Di antara yang wajib atasnya dan harus dilakukannya iyalah tidak iri kepada seorang temannya atau lainnya atas suatu keutamaan yang di anugerahkan Allah kepadanya dan tidak membanggakan dirinya atas prestasi yang dicapainya.
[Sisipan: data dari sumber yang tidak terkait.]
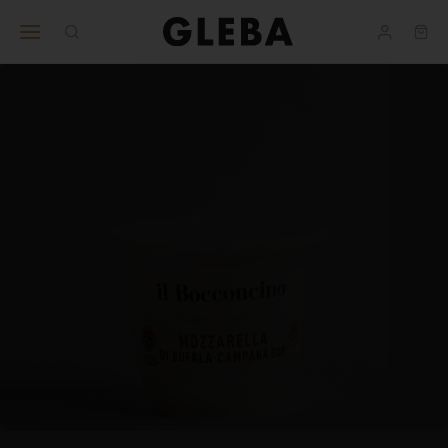
Ajuda
BUSINESS
nos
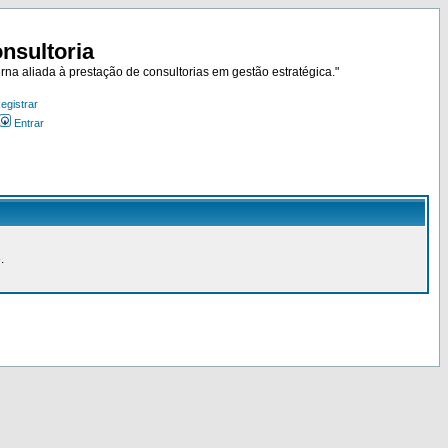
nsultoria
rna aliada à prestação de consultorias em gestão estratégica."
egistrar
Entrar
.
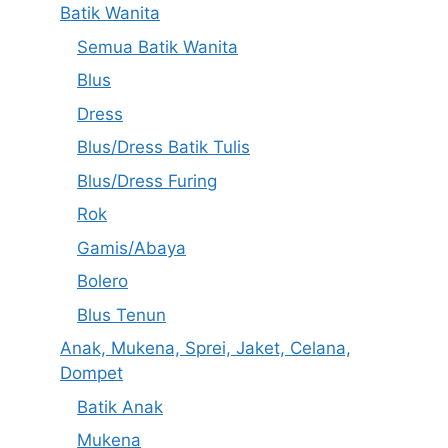
Batik Wanita
Semua Batik Wanita
Blus
Dress
Blus/Dress Batik Tulis
Blus/Dress Furing
Rok
Gamis/Abaya
Bolero
Blus Tenun
Anak, Mukena, Sprei, Jaket, Celana,
Dompet
Batik Anak
Mukena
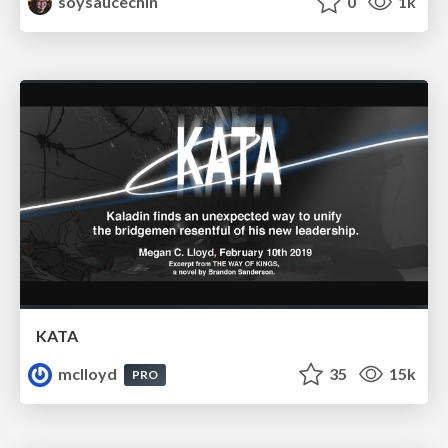
soysaucechin
0
1k
KATA
mclloyd
35
15k
PRO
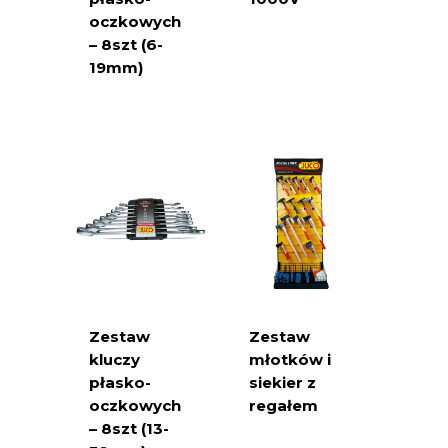
oczkowych
– 8szt (6-
19mm)
Zestaw
Zestaw
kluczy
młotków i
płasko-
siekier z
oczkowych
regałem
– 8szt (13-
Telah kami kemukakan penjelasan hal ini dalam adab-adab Syeikh dan caranya untuk menyingkirkan kebanggaan diri ialah mengingatkan dirinya bahwa ia tidak memperoleh hal itu dengan daya dan kekuatannya, tetapi dari kemurahan Allah.
Maka ia tidak boleh merasa bangga dengan sesuatu yang tidak diciptakannya, tetapi Allah Ta’ala menetapkannya padanya.
Caranya dalam menyingkirkan rasa iri ialah dengan mengetahui bahwa hikmah Allah Ta’ala menghendaki keutamaan ini pada orang lain. Maka ia tidak boleh menyanggahnya dan tidak membenci hikmah yang dikehendaki Allah Ta’ala dan tidak dibenci-Nya.